PROBLEM TO WORK ON: Switch "series" to "line" throughout the entries below and write them out again with nothing else changed, leaving out the pictures.

THE INPUT:
══════════

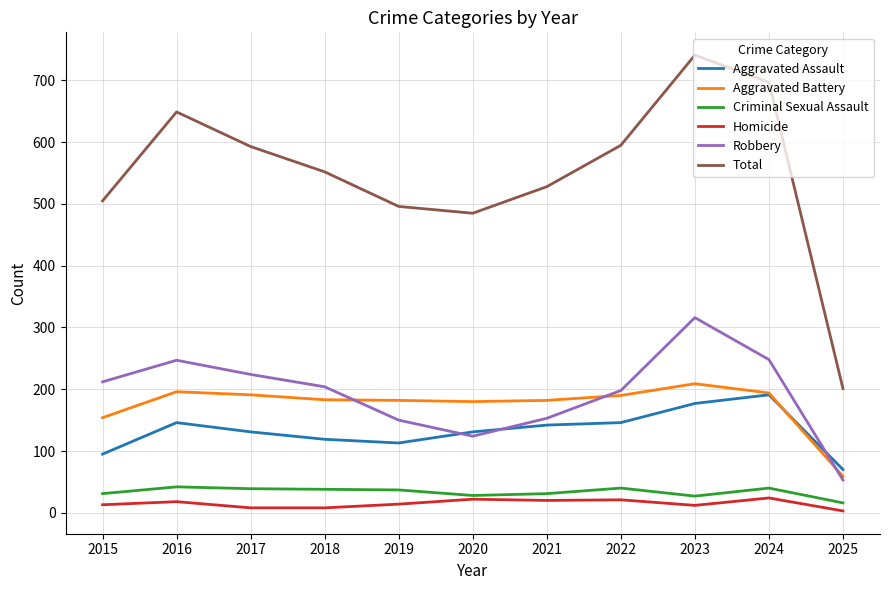

Which series has the widest spread of values?

Total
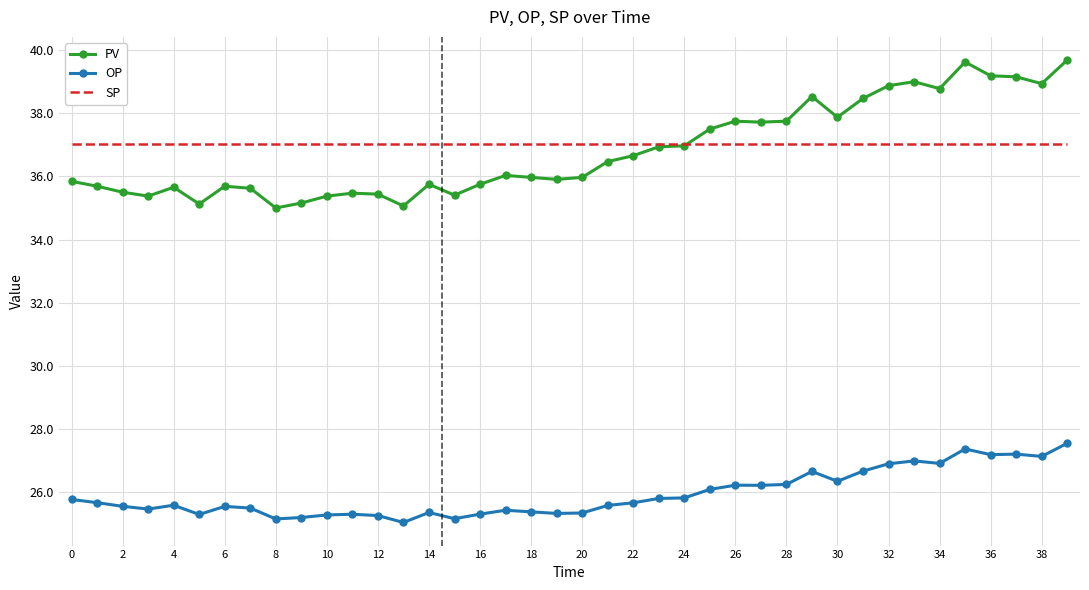

Rank the series by their maximum value, from lowest to highest.

OP, SP, PV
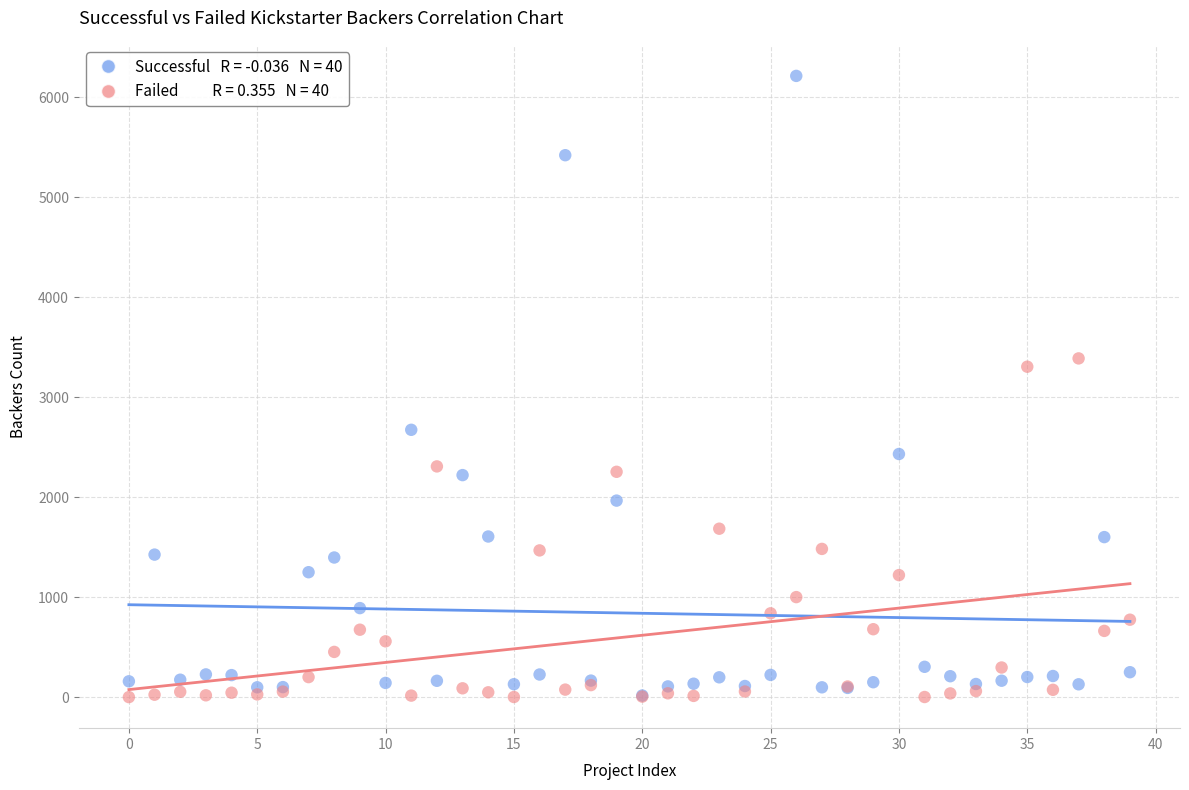

Across all series, what Y value is closest to 3106?

3304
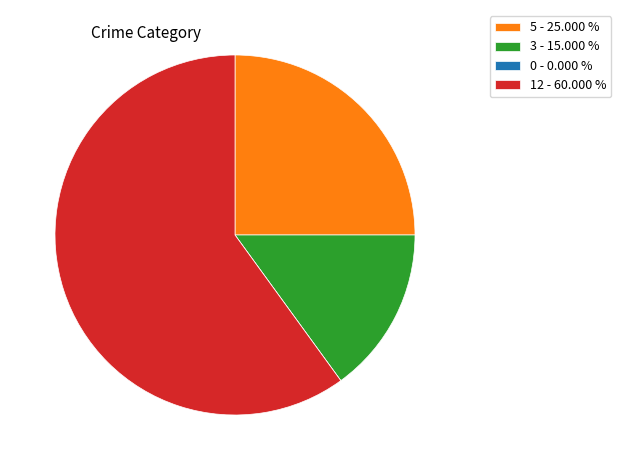

Do 12 - 60.000 % and 3 - 15.000 % together represent more than half of the pie?

Yes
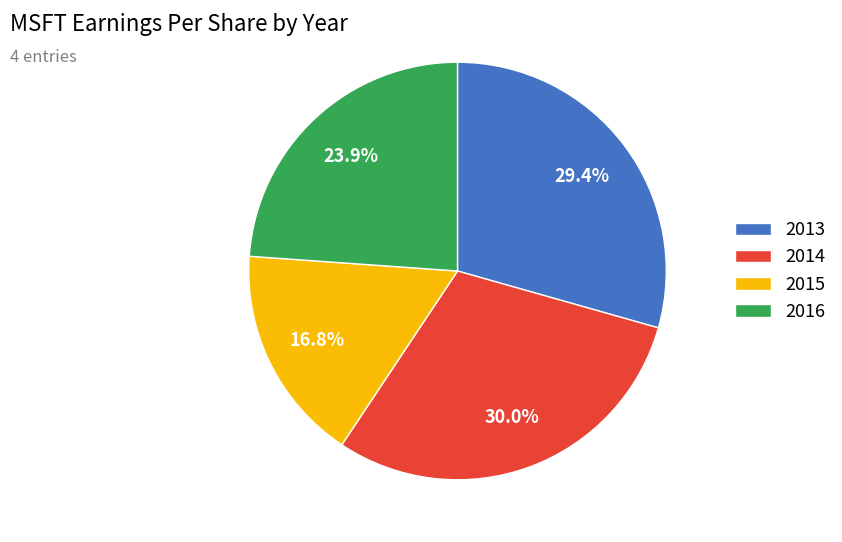

Rank the categories by value from lowest to highest.

2015, 2016, 2013, 2014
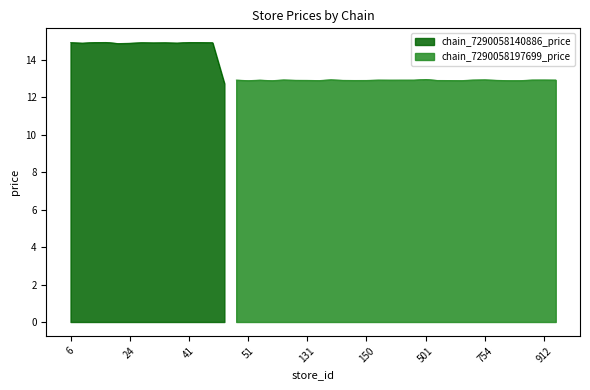

The chain_7290058140886_price series shows 25.4 at 41. True or false?

False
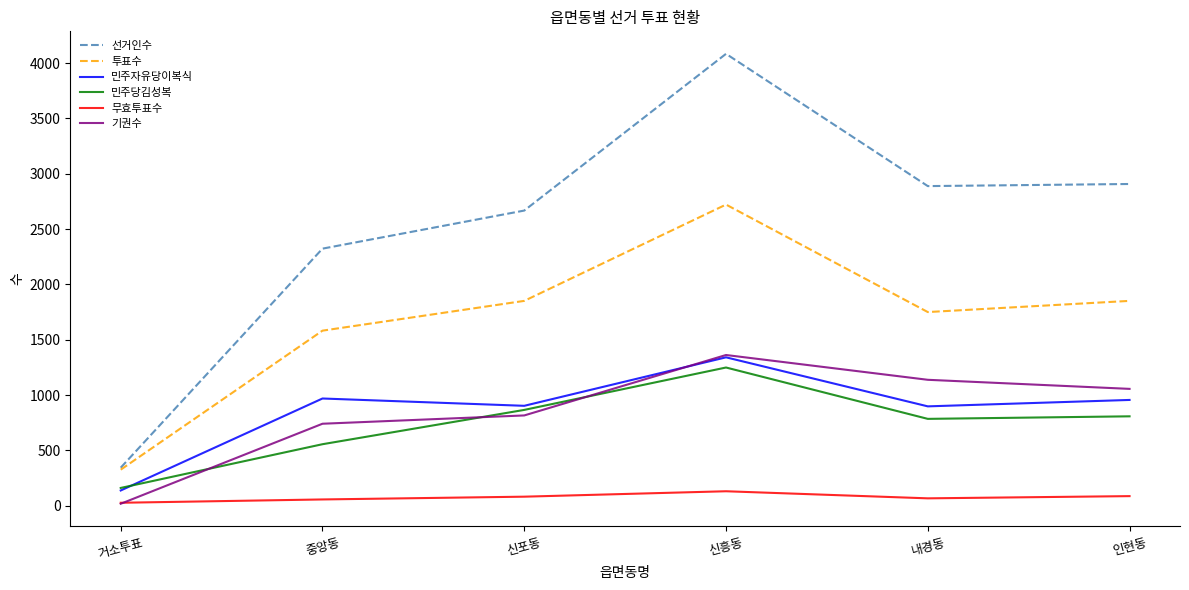

Which series has the largest total across all categories?

선거인수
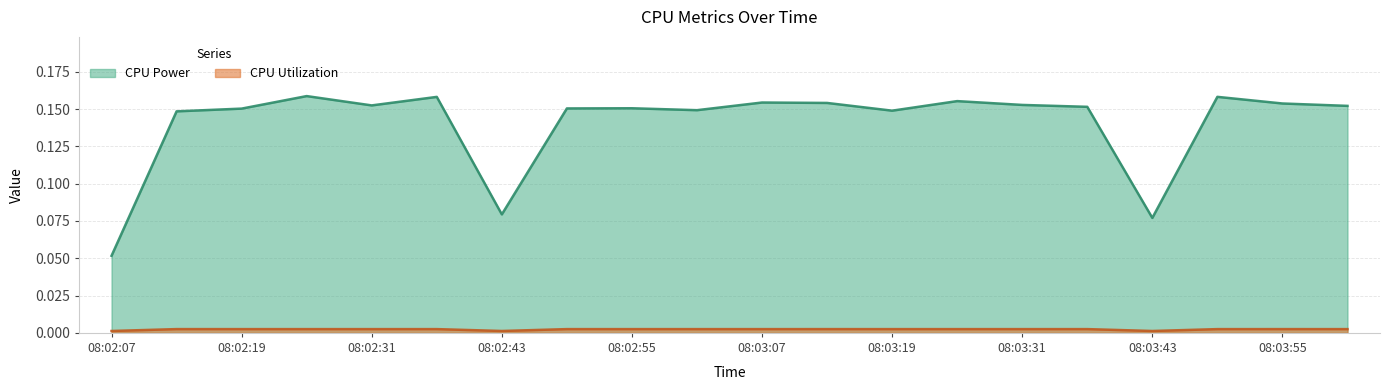

What is the difference between the highest and lowest values at 08:02:31?

0.1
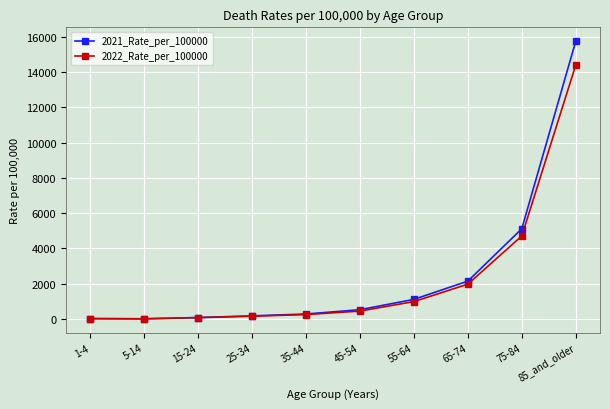

What is the total value across all series at 15-24?

168.4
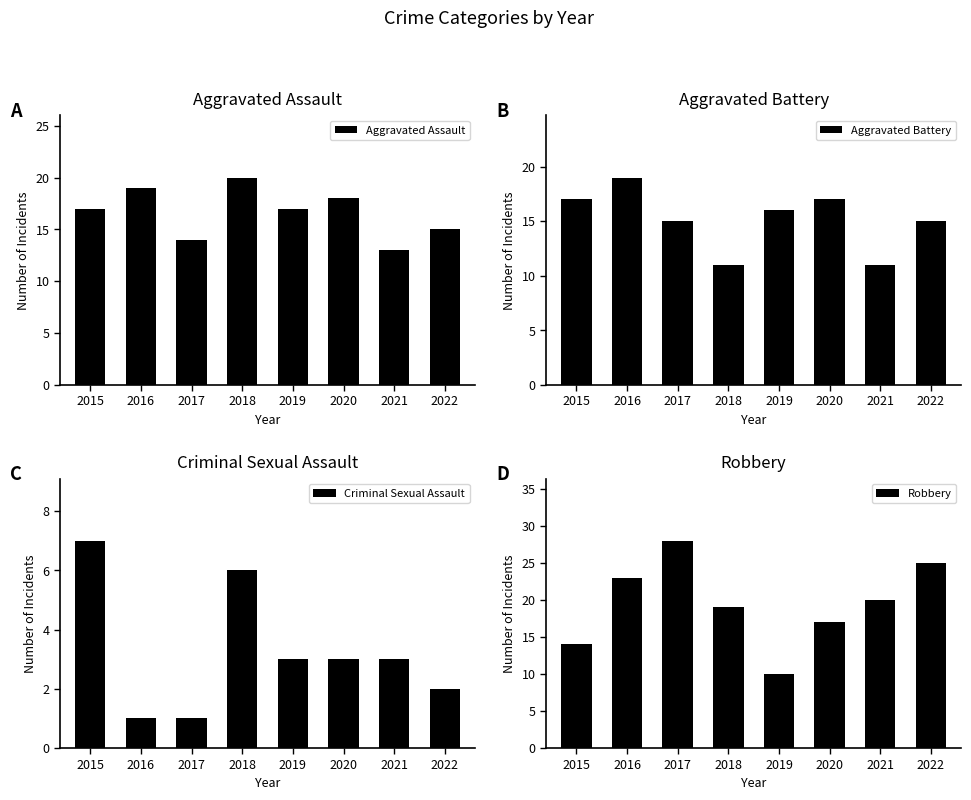

What is the total value across all series at 2021?

47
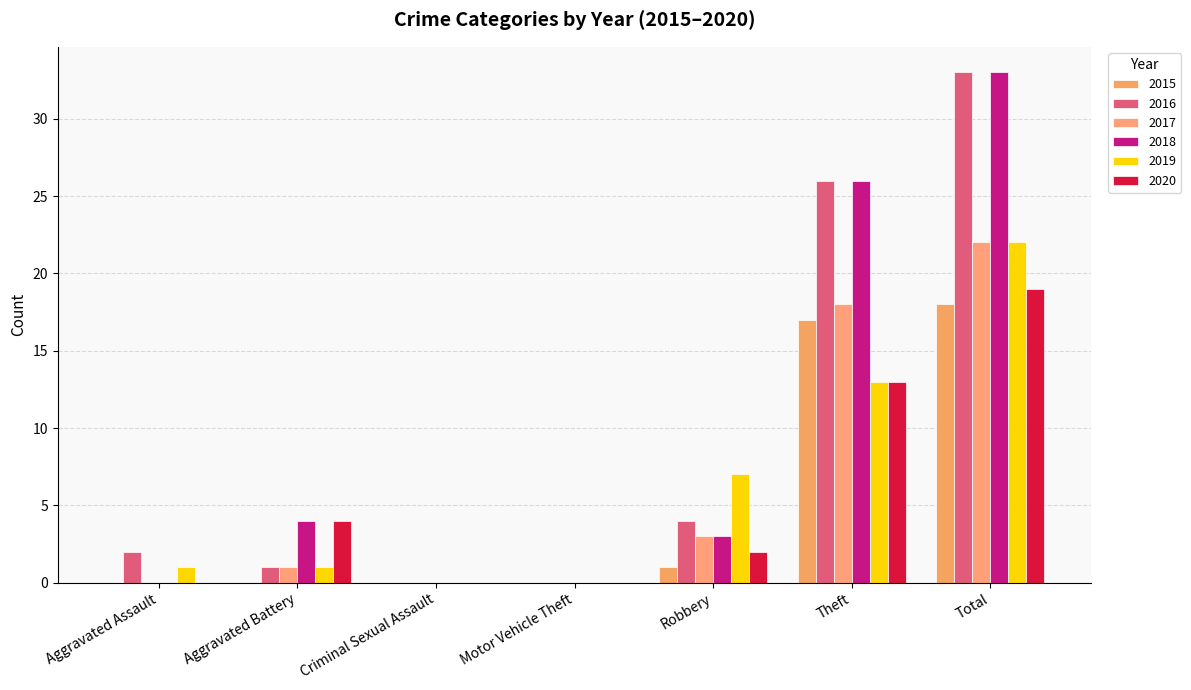

Does the chart contain stacked bars?

No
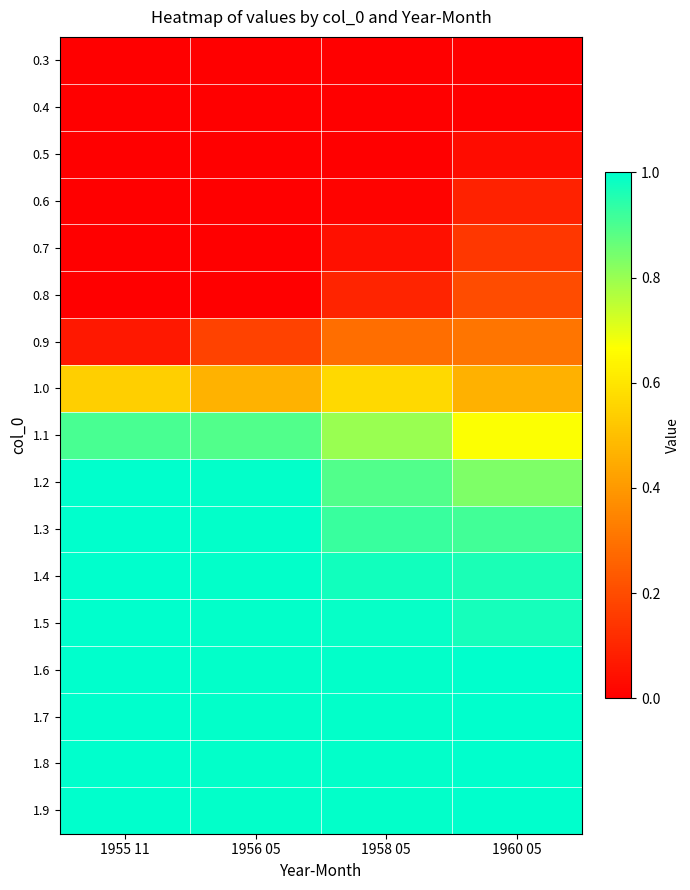

How many categories are shown in the chart?

4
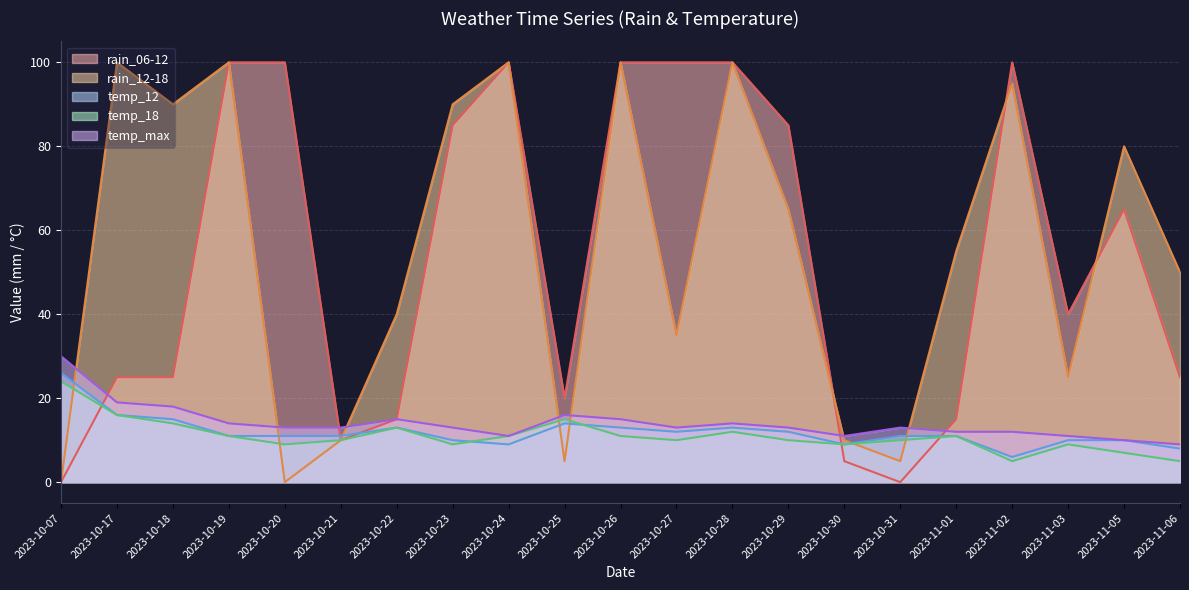

How many data points in rain_06-12 are above 40?

10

══════════

EXERCISE SOLUTION:
Which line has the widest spread of values?

Total

Rank the line by their maximum value, from lowest to highest.

OP, SP, PV

Across all line, what Y value is closest to 3106?

3304

Do 12 - 60.000 % and 3 - 15.000 % together represent more than half of the pie?

Yes

Rank the categories by value from lowest to highest.

2015, 2016, 2013, 2014

The chain_7290058140886_price line shows 25.4 at 41. True or false?

False

Which line has the largest total across all categories?

선거인수

What is the difference between the highest and lowest values at 08:02:31?

0.1

What is the total value across all line at 15-24?

168.4

What is the total value across all line at 2021?

47

Does the chart contain stacked bars?

No

How many categories are shown in the chart?

4

How many data points in rain_06-12 are above 40?

10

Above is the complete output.